→ Exercise details
Copy every line of the records below where the word "inputs" occurs.

→ The input
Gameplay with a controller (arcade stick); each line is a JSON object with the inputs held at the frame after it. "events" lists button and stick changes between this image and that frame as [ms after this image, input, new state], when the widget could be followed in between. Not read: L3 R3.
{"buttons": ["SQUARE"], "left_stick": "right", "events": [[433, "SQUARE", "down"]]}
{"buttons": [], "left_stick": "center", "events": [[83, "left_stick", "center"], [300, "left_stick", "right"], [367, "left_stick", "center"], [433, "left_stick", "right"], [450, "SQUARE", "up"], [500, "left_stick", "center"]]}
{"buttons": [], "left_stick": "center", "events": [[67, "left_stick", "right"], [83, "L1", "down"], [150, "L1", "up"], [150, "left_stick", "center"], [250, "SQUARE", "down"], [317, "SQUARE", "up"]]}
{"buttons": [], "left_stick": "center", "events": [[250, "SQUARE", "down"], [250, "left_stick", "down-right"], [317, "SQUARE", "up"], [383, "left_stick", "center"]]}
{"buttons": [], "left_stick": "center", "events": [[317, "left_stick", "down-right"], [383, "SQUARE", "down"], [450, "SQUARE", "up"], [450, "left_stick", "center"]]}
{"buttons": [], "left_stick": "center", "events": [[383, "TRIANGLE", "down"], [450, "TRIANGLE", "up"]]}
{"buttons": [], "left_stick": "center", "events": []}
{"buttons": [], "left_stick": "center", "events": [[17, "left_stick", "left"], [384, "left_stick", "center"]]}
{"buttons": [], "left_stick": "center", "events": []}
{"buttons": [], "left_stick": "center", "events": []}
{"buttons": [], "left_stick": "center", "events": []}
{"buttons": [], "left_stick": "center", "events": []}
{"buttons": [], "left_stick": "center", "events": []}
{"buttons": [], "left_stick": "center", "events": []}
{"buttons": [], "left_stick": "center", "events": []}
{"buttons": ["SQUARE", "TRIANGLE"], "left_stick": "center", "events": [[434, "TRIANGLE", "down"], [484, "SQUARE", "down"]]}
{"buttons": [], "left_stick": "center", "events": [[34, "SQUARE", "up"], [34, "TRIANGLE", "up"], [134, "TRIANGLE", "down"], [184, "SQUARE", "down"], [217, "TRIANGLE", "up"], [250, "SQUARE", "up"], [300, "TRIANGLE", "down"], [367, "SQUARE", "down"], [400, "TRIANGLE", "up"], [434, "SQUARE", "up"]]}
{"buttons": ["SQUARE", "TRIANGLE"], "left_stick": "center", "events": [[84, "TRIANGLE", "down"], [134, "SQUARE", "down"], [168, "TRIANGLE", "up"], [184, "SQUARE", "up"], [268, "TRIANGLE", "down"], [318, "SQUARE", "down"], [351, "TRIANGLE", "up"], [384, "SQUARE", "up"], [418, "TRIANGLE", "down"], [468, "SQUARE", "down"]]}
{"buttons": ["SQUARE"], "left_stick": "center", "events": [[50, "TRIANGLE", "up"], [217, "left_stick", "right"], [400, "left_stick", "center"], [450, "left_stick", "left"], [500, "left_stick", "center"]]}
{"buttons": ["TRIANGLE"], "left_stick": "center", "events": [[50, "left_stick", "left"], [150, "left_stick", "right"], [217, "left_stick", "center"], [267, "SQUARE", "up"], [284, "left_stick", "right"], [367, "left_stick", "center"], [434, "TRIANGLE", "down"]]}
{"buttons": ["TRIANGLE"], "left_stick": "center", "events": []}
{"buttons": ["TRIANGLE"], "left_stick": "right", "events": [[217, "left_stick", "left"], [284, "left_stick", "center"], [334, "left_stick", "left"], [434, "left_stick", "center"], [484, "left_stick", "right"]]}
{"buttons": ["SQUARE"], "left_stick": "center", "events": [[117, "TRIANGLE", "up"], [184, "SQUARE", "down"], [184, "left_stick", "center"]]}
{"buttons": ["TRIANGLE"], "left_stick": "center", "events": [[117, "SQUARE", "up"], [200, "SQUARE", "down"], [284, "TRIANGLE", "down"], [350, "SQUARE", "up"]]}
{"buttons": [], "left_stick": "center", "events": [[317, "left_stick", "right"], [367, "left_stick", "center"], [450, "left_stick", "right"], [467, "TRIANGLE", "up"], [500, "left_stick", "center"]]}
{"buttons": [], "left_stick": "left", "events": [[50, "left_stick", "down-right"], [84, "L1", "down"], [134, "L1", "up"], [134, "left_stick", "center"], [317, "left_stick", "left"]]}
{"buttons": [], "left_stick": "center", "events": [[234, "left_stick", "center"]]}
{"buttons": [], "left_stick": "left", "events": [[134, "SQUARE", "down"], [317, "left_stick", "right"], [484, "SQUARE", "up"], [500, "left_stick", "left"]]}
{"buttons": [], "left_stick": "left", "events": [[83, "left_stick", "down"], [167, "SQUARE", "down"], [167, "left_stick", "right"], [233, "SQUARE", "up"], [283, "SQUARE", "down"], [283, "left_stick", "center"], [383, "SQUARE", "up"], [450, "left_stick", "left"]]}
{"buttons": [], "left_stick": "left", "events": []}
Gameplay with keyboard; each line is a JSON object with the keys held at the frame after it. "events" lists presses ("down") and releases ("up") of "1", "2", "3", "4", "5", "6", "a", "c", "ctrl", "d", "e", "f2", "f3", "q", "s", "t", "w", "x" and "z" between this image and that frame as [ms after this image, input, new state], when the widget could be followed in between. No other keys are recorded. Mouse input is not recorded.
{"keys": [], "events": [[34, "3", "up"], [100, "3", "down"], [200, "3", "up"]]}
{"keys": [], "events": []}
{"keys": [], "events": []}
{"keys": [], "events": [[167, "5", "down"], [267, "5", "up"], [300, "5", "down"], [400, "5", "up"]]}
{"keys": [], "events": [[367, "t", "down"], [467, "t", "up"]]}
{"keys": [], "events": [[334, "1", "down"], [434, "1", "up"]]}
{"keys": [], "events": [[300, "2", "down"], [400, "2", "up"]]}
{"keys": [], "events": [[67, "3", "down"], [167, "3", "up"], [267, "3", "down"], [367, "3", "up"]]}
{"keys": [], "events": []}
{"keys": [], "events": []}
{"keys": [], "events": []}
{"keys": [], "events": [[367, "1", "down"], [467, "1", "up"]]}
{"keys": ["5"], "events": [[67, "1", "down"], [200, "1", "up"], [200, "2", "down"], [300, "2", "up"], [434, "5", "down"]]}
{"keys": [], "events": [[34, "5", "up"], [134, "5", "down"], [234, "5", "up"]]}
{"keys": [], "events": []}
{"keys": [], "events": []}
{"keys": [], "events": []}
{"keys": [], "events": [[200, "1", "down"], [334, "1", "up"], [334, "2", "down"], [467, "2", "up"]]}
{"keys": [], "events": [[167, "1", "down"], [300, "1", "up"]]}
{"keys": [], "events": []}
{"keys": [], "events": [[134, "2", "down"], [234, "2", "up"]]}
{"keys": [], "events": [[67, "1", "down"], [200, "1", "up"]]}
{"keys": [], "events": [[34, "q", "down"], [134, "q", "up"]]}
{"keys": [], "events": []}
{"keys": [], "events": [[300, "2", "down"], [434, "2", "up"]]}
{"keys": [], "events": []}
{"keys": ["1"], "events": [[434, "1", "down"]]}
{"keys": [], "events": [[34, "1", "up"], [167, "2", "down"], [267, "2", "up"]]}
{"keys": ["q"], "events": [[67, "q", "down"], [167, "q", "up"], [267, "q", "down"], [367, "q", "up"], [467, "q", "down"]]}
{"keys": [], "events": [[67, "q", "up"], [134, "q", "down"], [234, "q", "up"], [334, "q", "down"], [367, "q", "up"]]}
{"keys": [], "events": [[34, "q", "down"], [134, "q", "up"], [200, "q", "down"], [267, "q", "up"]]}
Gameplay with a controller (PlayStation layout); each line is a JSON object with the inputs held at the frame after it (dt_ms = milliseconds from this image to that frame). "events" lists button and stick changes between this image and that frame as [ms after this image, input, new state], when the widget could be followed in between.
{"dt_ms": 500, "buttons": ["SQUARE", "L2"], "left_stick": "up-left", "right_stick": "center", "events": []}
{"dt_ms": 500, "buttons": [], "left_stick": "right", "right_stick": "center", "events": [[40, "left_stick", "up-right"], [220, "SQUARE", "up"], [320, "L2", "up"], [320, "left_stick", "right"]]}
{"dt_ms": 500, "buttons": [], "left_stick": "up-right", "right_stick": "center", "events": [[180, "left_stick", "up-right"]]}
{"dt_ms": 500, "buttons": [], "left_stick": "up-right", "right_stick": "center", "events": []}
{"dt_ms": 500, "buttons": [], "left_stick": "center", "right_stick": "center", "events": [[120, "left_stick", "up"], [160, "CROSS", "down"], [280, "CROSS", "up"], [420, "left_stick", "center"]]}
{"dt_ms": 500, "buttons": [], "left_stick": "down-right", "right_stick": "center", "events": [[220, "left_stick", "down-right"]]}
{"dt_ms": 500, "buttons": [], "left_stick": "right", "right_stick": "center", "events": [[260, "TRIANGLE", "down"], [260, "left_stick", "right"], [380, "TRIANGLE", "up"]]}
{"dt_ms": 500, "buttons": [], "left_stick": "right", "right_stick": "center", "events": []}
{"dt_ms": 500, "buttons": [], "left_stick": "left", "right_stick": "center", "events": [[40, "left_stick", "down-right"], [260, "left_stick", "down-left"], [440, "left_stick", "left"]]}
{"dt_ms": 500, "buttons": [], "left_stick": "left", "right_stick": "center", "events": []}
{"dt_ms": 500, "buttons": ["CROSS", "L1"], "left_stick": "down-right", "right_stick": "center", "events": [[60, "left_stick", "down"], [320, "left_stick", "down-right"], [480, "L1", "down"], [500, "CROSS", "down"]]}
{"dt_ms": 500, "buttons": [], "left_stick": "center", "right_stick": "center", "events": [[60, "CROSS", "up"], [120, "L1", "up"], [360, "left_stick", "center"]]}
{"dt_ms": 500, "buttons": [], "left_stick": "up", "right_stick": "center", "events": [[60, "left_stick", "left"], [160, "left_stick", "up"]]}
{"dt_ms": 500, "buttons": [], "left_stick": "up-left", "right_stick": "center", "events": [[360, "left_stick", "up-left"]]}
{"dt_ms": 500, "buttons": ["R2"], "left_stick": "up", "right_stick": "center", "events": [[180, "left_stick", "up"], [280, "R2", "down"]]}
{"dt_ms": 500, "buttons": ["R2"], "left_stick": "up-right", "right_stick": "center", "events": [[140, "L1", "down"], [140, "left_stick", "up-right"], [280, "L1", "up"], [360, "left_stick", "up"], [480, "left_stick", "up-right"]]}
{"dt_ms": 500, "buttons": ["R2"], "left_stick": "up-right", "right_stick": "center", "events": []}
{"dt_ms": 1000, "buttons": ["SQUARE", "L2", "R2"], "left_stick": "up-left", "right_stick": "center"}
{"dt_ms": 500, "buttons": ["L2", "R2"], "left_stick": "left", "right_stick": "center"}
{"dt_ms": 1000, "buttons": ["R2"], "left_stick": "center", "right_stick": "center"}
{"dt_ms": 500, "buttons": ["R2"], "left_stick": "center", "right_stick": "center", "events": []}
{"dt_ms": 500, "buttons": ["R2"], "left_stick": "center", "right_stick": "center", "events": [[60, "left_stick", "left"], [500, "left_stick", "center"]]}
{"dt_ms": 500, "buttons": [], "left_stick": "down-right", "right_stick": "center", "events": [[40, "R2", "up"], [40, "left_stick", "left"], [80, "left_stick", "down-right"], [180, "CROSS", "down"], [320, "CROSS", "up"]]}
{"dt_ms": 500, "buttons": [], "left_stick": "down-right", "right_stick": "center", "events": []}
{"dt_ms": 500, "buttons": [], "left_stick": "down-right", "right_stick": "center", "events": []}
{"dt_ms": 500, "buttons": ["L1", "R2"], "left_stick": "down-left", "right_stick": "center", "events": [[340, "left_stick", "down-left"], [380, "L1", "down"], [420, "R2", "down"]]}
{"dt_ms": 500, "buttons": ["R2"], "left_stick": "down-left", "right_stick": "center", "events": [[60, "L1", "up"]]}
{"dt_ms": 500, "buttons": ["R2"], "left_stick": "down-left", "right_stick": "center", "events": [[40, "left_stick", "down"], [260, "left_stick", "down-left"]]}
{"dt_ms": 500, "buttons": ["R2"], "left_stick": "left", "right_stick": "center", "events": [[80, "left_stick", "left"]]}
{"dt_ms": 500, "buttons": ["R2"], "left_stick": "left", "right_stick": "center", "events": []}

→ Answer to this problem
Gameplay with a controller (arcade stick); each line is a JSON object with the inputs held at the frame after it. "events" lists button and stick changes between this image and that frame as [ms after this image, input, new state], when the widget could be followed in between. Not read: L3 R3.
Gameplay with a controller (PlayStation layout); each line is a JSON object with the inputs held at the frame after it (dt_ms = milliseconds from this image to that frame). "events" lists button and stick changes between this image and that frame as [ms after this image, input, new state], when the widget could be followed in between.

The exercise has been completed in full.